Pretty soon people will start complaining about arbitrary rejections so you need to start documenting a system of rules and applying them consistently. If you don't do that, the developers will leave. Even if you do it, the developers might still leave unless being in your store is worth the hassle of obeying all of the rules.

Then some parents will complain that their kid spent a lot of their money buying stuff in an online game or spent time chatting with a pervert and it's your fault because the app came from your store. You might need to spend a lot of money on lawyers and PR people to get out of that one.

Most of these problems are nontechnical -- they are really people problems. It's hard to see how such a small company can run an app store that can be trusted by users and app developers unless it handles a very small volume of apps.


Microsoft couldn't even get their phone app store to a point where people trusted it and could get the apps they wanted.

I'm cheering for Purism as much (probably more) than anyone, but I think they seriously need to make sure they get this right, and give it the appropriate resources (technical, and people).


Their app store, period.

I remember it during the 8.1 period, all you would find is slow garbage. I can't remember using a single app from their store that wasn't a slow mess. I'm betting it is still the case with their app store too. It wouldn't surprise me that the same issues would hit the windows phone app store.


Really? I had a windows phone from WP7 up to one of the last released and one of the reasons was that most apps were fast, snappy and started pretty quickly, while android phones in the same price range (about 50$) seemed to struggle with basic stuff.

Of course there were exceptions, but IMO that wasn't the major problem.


I remember all the scam apps. I would search for “Facebook” and there would be at least 5 apps with that name, all with the Facebook logo. The real one was somewhere in the middle of the search results, not at the top.


> It's not diversionary: its neccessary. The lead question I see on alternate AOSP sites after how to make it work is "how do I get the google apps"

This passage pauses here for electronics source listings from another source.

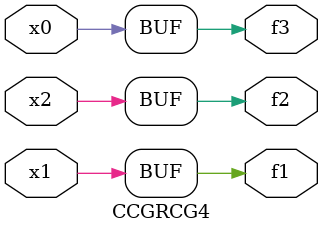
<source format=v>
module CCGRCG4(
	input x0, x1, x2,
	output f1, f2, f3
);
	assign f1 = x1;
	assign f2 = x2;
	assign f3 = x0;
endmodule

</source>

I'm not sure this is because they're in a big hurry to stuff themselves with apps. I think that a handful of apps like Uber, Whatsapp, etc are the drivers, and people want Google apps because none of these work on Android without Google Play Services.

I think people are less concerned with "apps" than these services, and if you could cover them, you wouldn't need an app store.

However, since the difference between an app store and a package management gui is the branding, I'm not so sure this is as big an engineering lift as the grandparent fears.


I agree with your sentiment but this is nothing more than a "package repo" for their os. Ubuntu has an appstore too last I checked. Both their laptop and mobile phone endeavor need an app store.


I had emailed them 5 months ago about whether they planned such a store and whether it would be worth planning to make an app in time for the librem release, but did not hear back. This is the answer I suppose. The question is whether they plan to monetize it. I think they have to - there has o be a way for developers to pay their rent when working with free software. I hope they can pioneer something along those lines

How did the elementary app store pay off BTW? Are there any numbers available?


I wonder whether they're building it from scratch or leveraging some of the work put into other stores\app centers like Gnome's or Elementary's.


I imagine this is going to be flatpak based


As another commenter has eluded to, I would love to see them propose some monetisation models for the store. Personally, I think they should make Patreon-style donations possible with a super-low barrier to entry (only 1 to 2 clicks to donate). Maybe they take a tiny (~2%) slice of every transaction to help manage the whole thing. Donations only imho. That would be awesome.


Purism rules! I ordered the phone today. Hopefully this is the start of free linux os on the mobile platform, sorely needed. Support!


What’s even nicer is that you can always install/create another store, if this one ever lacks.


kinda ot: I almost bought a Librem (a few times)... but going without built-in ethernet is a show stopper for me. It's a fundamental feature for a hacker-friendly laptop.